振り向いてみると紗知先輩が袖を持っていた。
「......行かないで」
「うっ......」
潤んだ瞳で、さらに上目遣いで言われた。酔っぱらいを襲うつもりは微塵も無いーー。
こんな事を言われて、理性を保っている俺を褒めて欲しいくらいだ。
「居るから大丈夫ですよ。寝てください」
これ以上は、ヤバいーー。
なのに、紗知先輩はさらに煽るような言葉を言った。
「ぎゅー......、してくれる?」
酔ってる......酔ってるよね、これ......。
「......っ!」
「してくれないの......?」
今にも泣きそうな顔で言われた。
そんな顔......っ。小動物みたいに可愛い仕草のおねだりだ。
可愛い、好きだと叫びたい気持ちを抑えながら、別の言葉を出す。
「はぁーー、いったい、どこで覚えてきたんですか?」
叫ばないからと言って、このまま放っておくわけにはいかない。
今にも泣きそうな、悲しそうな顔をしている紗知先輩を放っておくなんて、俺には出来なかった。

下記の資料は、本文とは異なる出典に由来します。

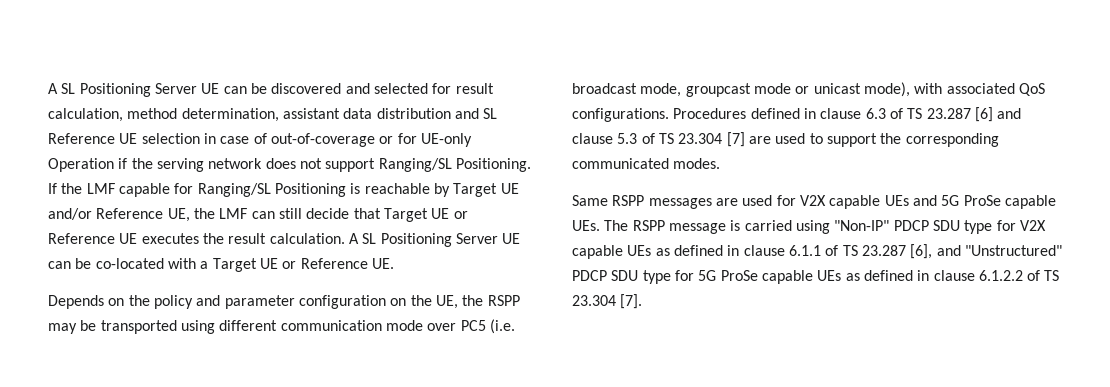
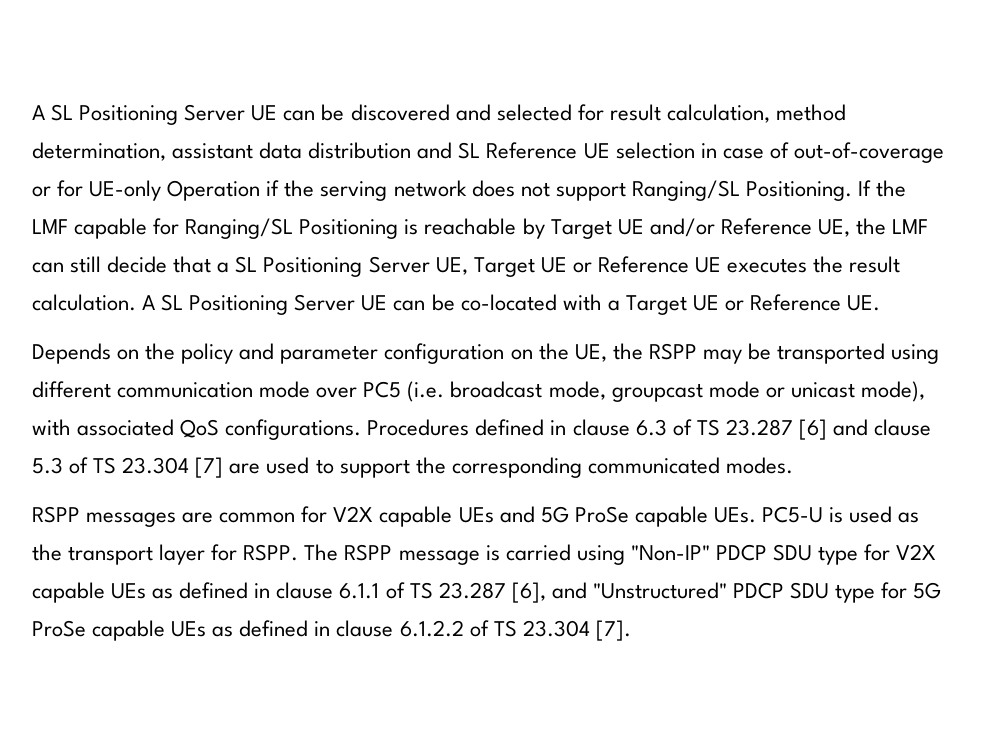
(381, 213) none -> [217,256,468,277] a SL Positioning Server UE,
[572,195,608,206] Same -> (793, 465) none
[742,195,773,206] used -> [219,512,296,523] common
(600, 225) none -> [761,506,920,523] [32,544,299,565] PC5-U is used as the transport layer for RSPP.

俺の中で、今にも崩れそうにぐらぐらと揺れている理性をつなぎ止めながら、紗知先輩を抱き寄せた。
「はぁ......あんしん、する......」
そう言った紗知先輩は、俺の背中に腕を回してさらに密着してきた。もう、本当に勘弁してーー。
「紗知先輩、俺にしかこういう事言っちゃダメですよ?」
俺は、腕の中に収まっている紗知先輩の耳元でそう言った。
「もう寝な?......おやすみ」
その言葉が聞こえたのか、ゆっくり目を閉じて気持ちの良さそうな寝息を立て始めた。そんな紗知先輩を布団の中に押し込む。
そして、俺は離れようとしたのに、無意識の紗知先輩にシャツの袖を掴まれた。
「......っ!」
どうやら、離れるわけには行かないらしいーー。紗知先輩は、俺を振り回す天才だ。
安心しきっている紗知先輩の寝顔を見ながら、そっとため息をついた。
「ここまで俺を振り回すんだから、覚悟しろよ?
絶対に、俺の事好きにさせるから......」
俺はそう言って、寝ている紗知先輩の手の甲に、そっとキスを落とした。